Rewrite the listing with every "Kirjoitettu" changed to "Julkaistu" and everything else left as it is. Leave the pictures out of your answer.

Extracted page text data

BEGIN

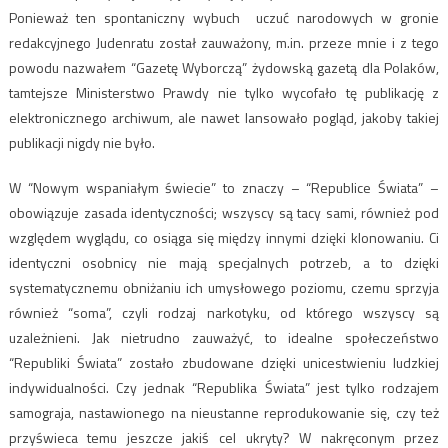
Ponieważ ten spontaniczny wybuch uczuć narodowych w gronie
redakcyjnego Judenratu został zauważony, m.in. przeze mnie i z tego
powodu nazwałem “Gazetę Wyborczą” żydowską gazetą dla Polaków,
tamtejsze Ministerstwo Prawdy nie tylko wycofało tę publikację z
elektronicznego archiwum, ale nawet lansowało pogląd, jakoby takiej
publikacji nigdy nie było.
W “Nowym wspaniałym świecie” to znaczy – “Republice Świata” –
obowiązuje zasada identyczności; wszyscy są tacy sami, również pod
względem wyglądu, co osiąga się między innymi dzięki klonowaniu. Ci
identyczni osobnicy nie mają specjalnych potrzeb, a to dzięki
systematycznemu obniżaniu ich umysłowego poziomu, czemu sprzyja
również “soma”, czyli rodzaj narkotyku, od którego wszyscy są
uzależnieni. Jak nietrudno zauważyć, to idealne społeczeństwo
“Republiki Świata” zostało zbudowane dzięki unicestwieniu ludzkiej
indywidualności. Czy jednak “Republika Świata” jest tylko rodzajem
samograja, nastawionego na nieustanne reprodukowanie się, czy też
przyświeca temu jeszcze jakiś cel ukryty? W nakręconym przez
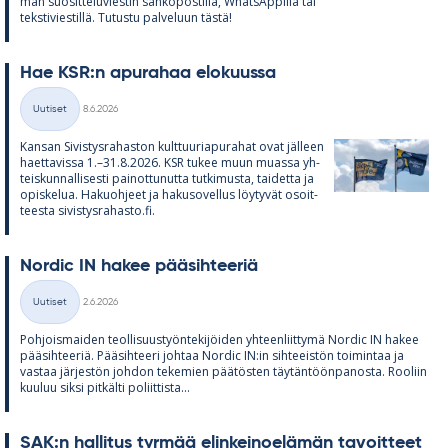
man suo­sit­te­lu­vies­tin säh­kö­pos­tilla, What­sAp­pilla tai
teks­ti­vies­tillä. Tu­tustu pal­ve­luun tästä!
Hae KSR:n apu­ra­haa elo­kuussa
Kirjoitettu
Uutiset
8.6.2026
Kategoriat
Kan­san Si­vis­tys­ra­has­ton kult­tuu­ria­pu­ra­hat ovat jäl­leen
haet­ta­vissa 1.–31.8.2026. KSR tu­kee muun muassa yh­
teis­kun­nal­li­sesti pai­not­tu­nutta tut­ki­musta, tai­detta ja
opis­ke­lua. Ha­kuoh­jeet ja ha­kuso­vel­lus löy­ty­vät osoit­
teesta si­vis­tys­ra­hasto.fi.
Nor­dic IN ha­kee pää­sih­tee­riä
Kirjoitettu
Uutiset
2.6.2026
Kategoriat
Poh­jois­mai­den teol­li­suus­työn­te­ki­jöi­den yh­teen­liit­tymä Nor­dic IN ha­kee
pää­sih­tee­riä. Pää­sih­teeri joh­taa Nor­dic IN:in sih­tee­is­tön toi­min­taa ja
vas­taa jär­jes­tön joh­don te­ke­mien pää­tös­ten täy­tän­töön­pa­nosta. Roo­liin
kuu­luu siksi pit­kälti po­liit­tista...
SAK:n hal­li­tus tyr­mää elin­kei­noe­lä­män ta­voit­teet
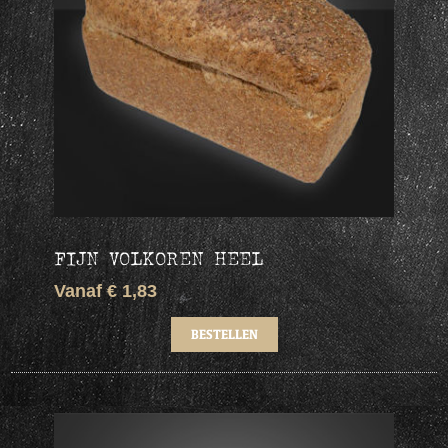
FIJN VOLKOREN HEEL
Vanaf € 1,83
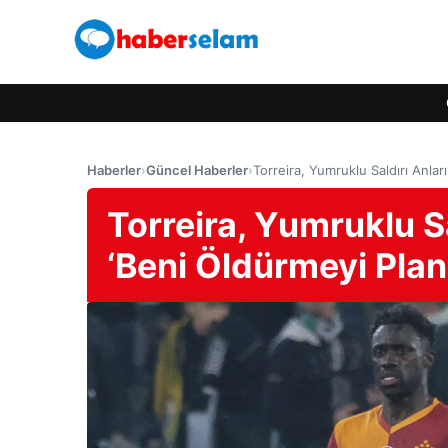
Haberler
›
Güncel Haberler
›
Torreira, Yumruklu Saldırı Anları
Torreira, Yumruklu Sal
‘Beni Öldürmeyi Plan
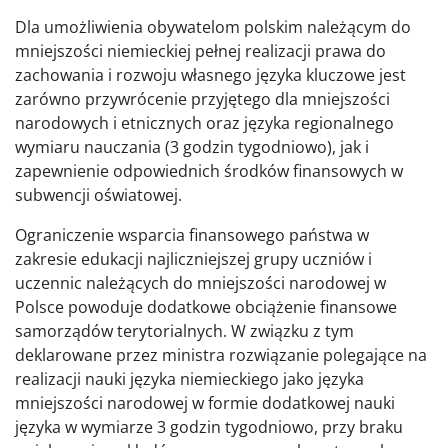
Dla umożliwienia obywatelom polskim należącym do
mniejszości niemieckiej pełnej realizacji prawa do
zachowania i rozwoju własnego języka kluczowe jest
zarówno przywrócenie przyjętego dla mniejszości
narodowych i etnicznych oraz języka regionalnego
wymiaru nauczania (3 godzin tygodniowo), jak i
zapewnienie odpowiednich środków finansowych w
subwencji oświatowej.
Ograniczenie wsparcia finansowego państwa w
zakresie edukacji najliczniejszej grupy uczniów i
uczennic należących do mniejszości narodowej w
Polsce powoduje dodatkowe obciążenie finansowe
samorządów terytorialnych. W związku z tym
deklarowane przez ministra rozwiązanie polegające na
realizacji nauki języka niemieckiego jako języka
mniejszości narodowej w formie dodatkowej nauki
języka w wymiarze 3 godzin tygodniowo, przy braku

END

● ANSWER FOR THE TASK:
Ponieważ ten spontaniczny wybuch uczuć narodowych w gronie
redakcyjnego Judenratu został zauważony, m.in. przeze mnie i z tego
powodu nazwałem “Gazetę Wyborczą” żydowską gazetą dla Polaków,
tamtejsze Ministerstwo Prawdy nie tylko wycofało tę publikację z
elektronicznego archiwum, ale nawet lansowało pogląd, jakoby takiej
publikacji nigdy nie było.
W “Nowym wspaniałym świecie” to znaczy – “Republice Świata” –
obowiązuje zasada identyczności; wszyscy są tacy sami, również pod
względem wyglądu, co osiąga się między innymi dzięki klonowaniu. Ci
identyczni osobnicy nie mają specjalnych potrzeb, a to dzięki
systematycznemu obniżaniu ich umysłowego poziomu, czemu sprzyja
również “soma”, czyli rodzaj narkotyku, od którego wszyscy są
uzależnieni. Jak nietrudno zauważyć, to idealne społeczeństwo
“Republiki Świata” zostało zbudowane dzięki unicestwieniu ludzkiej
indywidualności. Czy jednak “Republika Świata” jest tylko rodzajem
samograja, nastawionego na nieustanne reprodukowanie się, czy też
przyświeca temu jeszcze jakiś cel ukryty? W nakręconym przez
man suo­sit­te­lu­vies­tin säh­kö­pos­tilla, What­sAp­pilla tai
teks­ti­vies­tillä. Tu­tustu pal­ve­luun tästä!
Hae KSR:n apu­ra­haa elo­kuussa
Julkaistu
Uutiset
8.6.2026
Kategoriat
Kan­san Si­vis­tys­ra­has­ton kult­tuu­ria­pu­ra­hat ovat jäl­leen
haet­ta­vissa 1.–31.8.2026. KSR tu­kee muun muassa yh­
teis­kun­nal­li­sesti pai­not­tu­nutta tut­ki­musta, tai­detta ja
opis­ke­lua. Ha­kuoh­jeet ja ha­kuso­vel­lus löy­ty­vät osoit­
teesta si­vis­tys­ra­hasto.fi.
Nor­dic IN ha­kee pää­sih­tee­riä
Julkaistu
Uutiset
2.6.2026
Kategoriat
Poh­jois­mai­den teol­li­suus­työn­te­ki­jöi­den yh­teen­liit­tymä Nor­dic IN ha­kee
pää­sih­tee­riä. Pää­sih­teeri joh­taa Nor­dic IN:in sih­tee­is­tön toi­min­taa ja
vas­taa jär­jes­tön joh­don te­ke­mien pää­tös­ten täy­tän­töön­pa­nosta. Roo­liin
kuu­luu siksi pit­kälti po­liit­tista...
SAK:n hal­li­tus tyr­mää elin­kei­noe­lä­män ta­voit­teet
FIJN VOLKOREN HEEL
Vanaf € 1,83
Haberler
›
Güncel Haberler
›
Torreira, Yumruklu Saldırı Anları
Torreira, Yumruklu Sal
‘Beni Öldürmeyi Plan
Dla umożliwienia obywatelom polskim należącym do
mniejszości niemieckiej pełnej realizacji prawa do
zachowania i rozwoju własnego języka kluczowe jest
zarówno przywrócenie przyjętego dla mniejszości
narodowych i etnicznych oraz języka regionalnego
wymiaru nauczania (3 godzin tygodniowo), jak i
zapewnienie odpowiednich środków finansowych w
subwencji oświatowej.
Ograniczenie wsparcia finansowego państwa w
zakresie edukacji najliczniejszej grupy uczniów i
uczennic należących do mniejszości narodowej w
Polsce powoduje dodatkowe obciążenie finansowe
samorządów terytorialnych. W związku z tym
deklarowane przez ministra rozwiązanie polegające na
realizacji nauki języka niemieckiego jako języka
mniejszości narodowej w formie dodatkowej nauki
języka w wymiarze 3 godzin tygodniowo, przy braku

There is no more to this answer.